I kind of like to use the analogy of a radio for individuals, where we can pick up only so many frequencies. It's only by combining our senses/frequencies together that we understand that we don't have the full picture as just the "self".  

Maryhl

Shy Werewolf


Muaethia

PostPosted: Mon May 29, 2006 4:58 am
Kagerou Osajima
I've always been deaf in one ear.. so I have no apperception for stereo... good luck proving it's existence to me.


I'm the same with my sight... although my conscious mind thinks I see out of both eyes, I'm actually only using one (the left doesn't work unless I close the right) so can't see 'stereoscopically' or in 3 dimensions.
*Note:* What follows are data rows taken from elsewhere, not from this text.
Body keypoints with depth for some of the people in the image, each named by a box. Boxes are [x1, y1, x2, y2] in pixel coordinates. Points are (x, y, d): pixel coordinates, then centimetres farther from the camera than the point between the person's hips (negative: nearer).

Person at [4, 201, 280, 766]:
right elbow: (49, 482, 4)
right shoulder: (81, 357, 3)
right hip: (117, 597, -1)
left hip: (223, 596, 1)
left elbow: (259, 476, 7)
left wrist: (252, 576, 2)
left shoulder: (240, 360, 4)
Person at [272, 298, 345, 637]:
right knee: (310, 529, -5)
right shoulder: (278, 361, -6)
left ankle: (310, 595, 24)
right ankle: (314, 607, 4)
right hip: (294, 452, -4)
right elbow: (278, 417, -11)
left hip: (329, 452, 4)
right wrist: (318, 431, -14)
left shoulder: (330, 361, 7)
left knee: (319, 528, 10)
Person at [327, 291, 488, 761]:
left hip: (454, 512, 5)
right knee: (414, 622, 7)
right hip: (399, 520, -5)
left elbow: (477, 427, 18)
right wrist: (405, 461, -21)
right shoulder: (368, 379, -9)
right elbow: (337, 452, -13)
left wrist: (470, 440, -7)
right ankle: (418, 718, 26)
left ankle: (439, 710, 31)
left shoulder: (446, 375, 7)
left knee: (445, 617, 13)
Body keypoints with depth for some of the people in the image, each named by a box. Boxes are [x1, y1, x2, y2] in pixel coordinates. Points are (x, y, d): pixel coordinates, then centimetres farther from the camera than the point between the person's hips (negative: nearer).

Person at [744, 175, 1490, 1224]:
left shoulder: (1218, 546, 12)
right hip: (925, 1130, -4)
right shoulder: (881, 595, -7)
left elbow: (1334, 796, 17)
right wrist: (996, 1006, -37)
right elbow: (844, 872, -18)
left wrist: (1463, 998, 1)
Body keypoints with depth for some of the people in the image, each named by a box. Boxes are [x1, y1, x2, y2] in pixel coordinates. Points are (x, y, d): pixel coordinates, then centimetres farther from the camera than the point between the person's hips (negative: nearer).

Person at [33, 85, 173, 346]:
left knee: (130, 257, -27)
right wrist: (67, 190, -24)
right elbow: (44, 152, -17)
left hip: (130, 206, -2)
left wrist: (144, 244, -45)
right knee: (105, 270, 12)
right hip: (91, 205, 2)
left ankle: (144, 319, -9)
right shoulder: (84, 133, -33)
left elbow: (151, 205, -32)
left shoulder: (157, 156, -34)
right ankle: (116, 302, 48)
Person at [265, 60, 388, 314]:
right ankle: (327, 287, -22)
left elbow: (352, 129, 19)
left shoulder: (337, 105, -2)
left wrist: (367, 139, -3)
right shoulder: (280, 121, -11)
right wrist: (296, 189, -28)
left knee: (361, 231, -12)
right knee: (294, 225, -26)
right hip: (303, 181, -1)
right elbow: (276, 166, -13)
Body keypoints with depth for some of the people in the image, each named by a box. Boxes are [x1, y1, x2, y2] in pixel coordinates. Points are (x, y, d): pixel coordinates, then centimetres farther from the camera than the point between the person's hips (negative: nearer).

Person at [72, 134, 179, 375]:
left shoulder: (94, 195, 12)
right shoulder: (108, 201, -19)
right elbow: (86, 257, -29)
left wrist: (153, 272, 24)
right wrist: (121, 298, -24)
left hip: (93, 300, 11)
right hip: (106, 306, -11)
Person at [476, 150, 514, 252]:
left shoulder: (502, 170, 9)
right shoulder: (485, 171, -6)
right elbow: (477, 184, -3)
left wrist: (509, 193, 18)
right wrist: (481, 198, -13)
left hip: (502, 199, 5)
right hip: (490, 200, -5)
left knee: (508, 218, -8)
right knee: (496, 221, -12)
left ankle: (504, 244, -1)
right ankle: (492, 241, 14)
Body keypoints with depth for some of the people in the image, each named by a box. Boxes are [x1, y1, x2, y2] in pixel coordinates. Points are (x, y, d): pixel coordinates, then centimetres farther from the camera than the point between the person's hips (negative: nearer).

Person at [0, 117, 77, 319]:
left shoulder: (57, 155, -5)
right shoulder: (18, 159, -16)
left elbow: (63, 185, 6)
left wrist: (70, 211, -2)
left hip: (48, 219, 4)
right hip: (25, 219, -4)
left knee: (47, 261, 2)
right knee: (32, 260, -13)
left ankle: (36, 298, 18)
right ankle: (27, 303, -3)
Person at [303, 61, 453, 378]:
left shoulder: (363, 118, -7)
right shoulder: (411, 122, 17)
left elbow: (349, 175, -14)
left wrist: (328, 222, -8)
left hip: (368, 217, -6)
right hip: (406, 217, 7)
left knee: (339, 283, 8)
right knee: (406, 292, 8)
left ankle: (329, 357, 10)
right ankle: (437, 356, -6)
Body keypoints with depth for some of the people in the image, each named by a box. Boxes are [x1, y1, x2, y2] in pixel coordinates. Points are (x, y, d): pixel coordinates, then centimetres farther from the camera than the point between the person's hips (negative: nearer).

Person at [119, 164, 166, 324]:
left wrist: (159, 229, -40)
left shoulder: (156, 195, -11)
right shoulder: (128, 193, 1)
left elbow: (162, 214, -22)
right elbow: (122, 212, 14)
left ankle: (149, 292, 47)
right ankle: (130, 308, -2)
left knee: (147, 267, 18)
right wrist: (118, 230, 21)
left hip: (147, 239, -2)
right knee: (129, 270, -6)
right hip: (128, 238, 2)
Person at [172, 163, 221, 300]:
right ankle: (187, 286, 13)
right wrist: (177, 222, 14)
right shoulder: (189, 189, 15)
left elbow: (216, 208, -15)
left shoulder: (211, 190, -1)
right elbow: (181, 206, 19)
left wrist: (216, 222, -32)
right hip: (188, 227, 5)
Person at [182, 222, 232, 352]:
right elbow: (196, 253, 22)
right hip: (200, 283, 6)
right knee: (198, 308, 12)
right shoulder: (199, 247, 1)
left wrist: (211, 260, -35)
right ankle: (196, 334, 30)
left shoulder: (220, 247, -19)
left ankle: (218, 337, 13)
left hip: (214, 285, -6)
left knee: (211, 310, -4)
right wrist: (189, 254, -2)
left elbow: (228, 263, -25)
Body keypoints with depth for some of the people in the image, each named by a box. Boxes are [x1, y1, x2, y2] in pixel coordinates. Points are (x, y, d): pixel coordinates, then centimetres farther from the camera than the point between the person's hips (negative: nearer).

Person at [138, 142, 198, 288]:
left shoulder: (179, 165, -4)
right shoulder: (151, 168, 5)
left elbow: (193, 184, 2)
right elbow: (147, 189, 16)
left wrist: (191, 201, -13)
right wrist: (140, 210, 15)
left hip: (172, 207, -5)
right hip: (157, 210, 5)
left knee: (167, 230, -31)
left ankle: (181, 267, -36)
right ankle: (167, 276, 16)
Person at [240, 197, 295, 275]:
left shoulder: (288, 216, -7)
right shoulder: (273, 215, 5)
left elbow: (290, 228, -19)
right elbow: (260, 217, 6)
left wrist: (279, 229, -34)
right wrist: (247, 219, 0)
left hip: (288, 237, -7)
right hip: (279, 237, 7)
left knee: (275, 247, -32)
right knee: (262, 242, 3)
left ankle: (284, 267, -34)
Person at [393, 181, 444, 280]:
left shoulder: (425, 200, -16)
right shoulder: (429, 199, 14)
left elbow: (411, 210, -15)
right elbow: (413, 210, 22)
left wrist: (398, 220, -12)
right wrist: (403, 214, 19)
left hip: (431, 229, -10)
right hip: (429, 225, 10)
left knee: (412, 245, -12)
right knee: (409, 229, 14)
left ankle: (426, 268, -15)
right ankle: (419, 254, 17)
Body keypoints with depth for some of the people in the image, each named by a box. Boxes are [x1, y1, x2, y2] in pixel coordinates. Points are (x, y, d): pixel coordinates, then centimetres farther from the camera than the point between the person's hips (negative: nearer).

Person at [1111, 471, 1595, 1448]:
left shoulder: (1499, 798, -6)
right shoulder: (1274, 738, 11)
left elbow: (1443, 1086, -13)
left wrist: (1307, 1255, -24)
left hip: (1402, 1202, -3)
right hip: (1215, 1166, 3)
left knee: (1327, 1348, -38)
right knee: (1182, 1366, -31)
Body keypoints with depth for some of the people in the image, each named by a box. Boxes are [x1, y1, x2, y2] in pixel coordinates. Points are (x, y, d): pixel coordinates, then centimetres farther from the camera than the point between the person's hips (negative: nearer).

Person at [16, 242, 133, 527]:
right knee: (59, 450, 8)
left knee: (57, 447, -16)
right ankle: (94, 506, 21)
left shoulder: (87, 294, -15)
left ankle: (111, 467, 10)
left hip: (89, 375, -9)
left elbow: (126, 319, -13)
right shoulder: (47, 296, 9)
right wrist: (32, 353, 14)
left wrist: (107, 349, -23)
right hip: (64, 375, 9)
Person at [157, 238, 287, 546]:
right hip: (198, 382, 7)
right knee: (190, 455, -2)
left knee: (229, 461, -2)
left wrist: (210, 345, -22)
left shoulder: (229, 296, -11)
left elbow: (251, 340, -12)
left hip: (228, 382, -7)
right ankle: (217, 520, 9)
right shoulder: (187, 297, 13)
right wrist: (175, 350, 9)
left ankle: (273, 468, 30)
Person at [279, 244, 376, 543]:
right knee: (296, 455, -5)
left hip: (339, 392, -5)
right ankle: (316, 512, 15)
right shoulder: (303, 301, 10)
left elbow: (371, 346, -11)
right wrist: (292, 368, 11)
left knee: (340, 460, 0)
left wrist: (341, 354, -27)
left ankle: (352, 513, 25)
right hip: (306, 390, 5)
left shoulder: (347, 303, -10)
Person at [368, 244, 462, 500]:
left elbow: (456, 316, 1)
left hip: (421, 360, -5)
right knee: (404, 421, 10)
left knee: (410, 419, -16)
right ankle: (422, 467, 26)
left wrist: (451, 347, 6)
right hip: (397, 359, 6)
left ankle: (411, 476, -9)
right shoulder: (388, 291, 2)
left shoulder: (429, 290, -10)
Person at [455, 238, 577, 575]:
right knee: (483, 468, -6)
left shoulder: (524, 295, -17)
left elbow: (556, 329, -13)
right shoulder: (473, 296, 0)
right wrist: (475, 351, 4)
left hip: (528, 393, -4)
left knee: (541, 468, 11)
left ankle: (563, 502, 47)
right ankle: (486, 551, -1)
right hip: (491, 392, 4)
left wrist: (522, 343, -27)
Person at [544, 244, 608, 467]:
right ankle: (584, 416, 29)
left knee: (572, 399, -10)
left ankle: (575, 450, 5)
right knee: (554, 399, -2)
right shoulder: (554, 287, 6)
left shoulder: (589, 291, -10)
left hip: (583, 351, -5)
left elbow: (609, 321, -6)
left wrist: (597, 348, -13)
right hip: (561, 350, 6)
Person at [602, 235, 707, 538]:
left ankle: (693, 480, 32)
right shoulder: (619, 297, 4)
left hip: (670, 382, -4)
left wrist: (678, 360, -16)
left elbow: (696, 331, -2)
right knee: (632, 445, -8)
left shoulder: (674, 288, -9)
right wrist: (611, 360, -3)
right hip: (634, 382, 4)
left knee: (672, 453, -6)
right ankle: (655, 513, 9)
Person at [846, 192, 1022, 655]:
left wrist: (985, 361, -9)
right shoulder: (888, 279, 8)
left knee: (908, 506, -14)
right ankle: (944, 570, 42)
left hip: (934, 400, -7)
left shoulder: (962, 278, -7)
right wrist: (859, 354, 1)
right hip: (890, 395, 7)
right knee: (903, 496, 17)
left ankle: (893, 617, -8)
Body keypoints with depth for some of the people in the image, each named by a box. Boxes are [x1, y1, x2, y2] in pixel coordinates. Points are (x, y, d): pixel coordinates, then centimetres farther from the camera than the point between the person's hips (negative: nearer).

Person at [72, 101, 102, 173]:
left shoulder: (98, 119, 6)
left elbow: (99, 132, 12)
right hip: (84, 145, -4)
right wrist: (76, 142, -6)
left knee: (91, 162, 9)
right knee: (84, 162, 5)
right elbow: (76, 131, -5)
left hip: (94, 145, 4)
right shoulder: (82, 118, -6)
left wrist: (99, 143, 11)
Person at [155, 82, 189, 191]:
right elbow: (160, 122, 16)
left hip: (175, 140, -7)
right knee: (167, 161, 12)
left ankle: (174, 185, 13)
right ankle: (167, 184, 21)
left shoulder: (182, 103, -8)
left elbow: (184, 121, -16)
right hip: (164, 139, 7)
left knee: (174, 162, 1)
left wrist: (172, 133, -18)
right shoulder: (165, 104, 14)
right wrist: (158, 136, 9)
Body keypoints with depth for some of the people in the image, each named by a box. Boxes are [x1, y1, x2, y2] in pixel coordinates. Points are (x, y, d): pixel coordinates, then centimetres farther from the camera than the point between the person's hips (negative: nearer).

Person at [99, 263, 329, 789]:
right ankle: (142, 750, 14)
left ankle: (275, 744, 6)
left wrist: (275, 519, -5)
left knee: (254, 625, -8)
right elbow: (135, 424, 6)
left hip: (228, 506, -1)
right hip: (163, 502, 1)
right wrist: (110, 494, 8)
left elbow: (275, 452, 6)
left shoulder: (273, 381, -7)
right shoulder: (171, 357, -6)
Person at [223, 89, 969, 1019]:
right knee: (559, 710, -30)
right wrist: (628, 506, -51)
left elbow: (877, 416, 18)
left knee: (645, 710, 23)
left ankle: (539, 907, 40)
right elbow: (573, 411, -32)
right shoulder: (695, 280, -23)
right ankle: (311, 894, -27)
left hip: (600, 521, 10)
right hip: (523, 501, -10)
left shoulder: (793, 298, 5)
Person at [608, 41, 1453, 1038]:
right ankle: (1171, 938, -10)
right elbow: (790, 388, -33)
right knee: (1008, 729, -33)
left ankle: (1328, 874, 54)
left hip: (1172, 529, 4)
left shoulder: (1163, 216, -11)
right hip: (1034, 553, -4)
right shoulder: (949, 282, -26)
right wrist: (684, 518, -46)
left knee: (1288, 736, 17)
I have trouble drawing 3-D shapes as I can't really get the concept.

Perhaps the existance of a 'soul' is like that- a concept humans don't actually have the ability to fully understand.
 
PostPosted: Tue May 30, 2006 3:54 pm
I have recently searched my notes for my philosophy class and discussed on what buddhism thinks what the Self is not

Self is not:
1. Form (bodily)
2. Feeling
3. Perception
4. Formation of the will
5. consciousness

anyone care to partake on how this also may affect on if the self exist? razz  

Lesilrok


Maryhl

Shy Werewolf

PostPosted: Tue May 30, 2006 7:47 pm
Ah, in Buddhism, the dilemma is summed up as attachment, or desire. We desire to eat, to breath, to survive, to be. We even desire not to be forgotten even when we're dead.
The thought is that if you can overcome desire, you can be freed from "rebirth"... go to Nirvana (though I rather think of it as a state of mind), if you like. Just the catch there is if you desire Nirvana... then you are desiring. So tricky it is to become truly selfless. gonk  
PostPosted: Wed May 31, 2006 2:43 pm
[ Message temporarily off-line ]  

Dathu

Newbie Noob


DivideByZero14

PostPosted: Mon Jun 19, 2006 1:38 pm
I'm with Jazz on this one. To concieve of our "selves" as finite units instead of simultaneously percieving every particle that makes us up is a radical optimization that makes self-awareness possible on such limited hardware as the human brain.

EDIT: Unbelievable! I don't post for, like, two months, and I'm still on the front page? Crazy.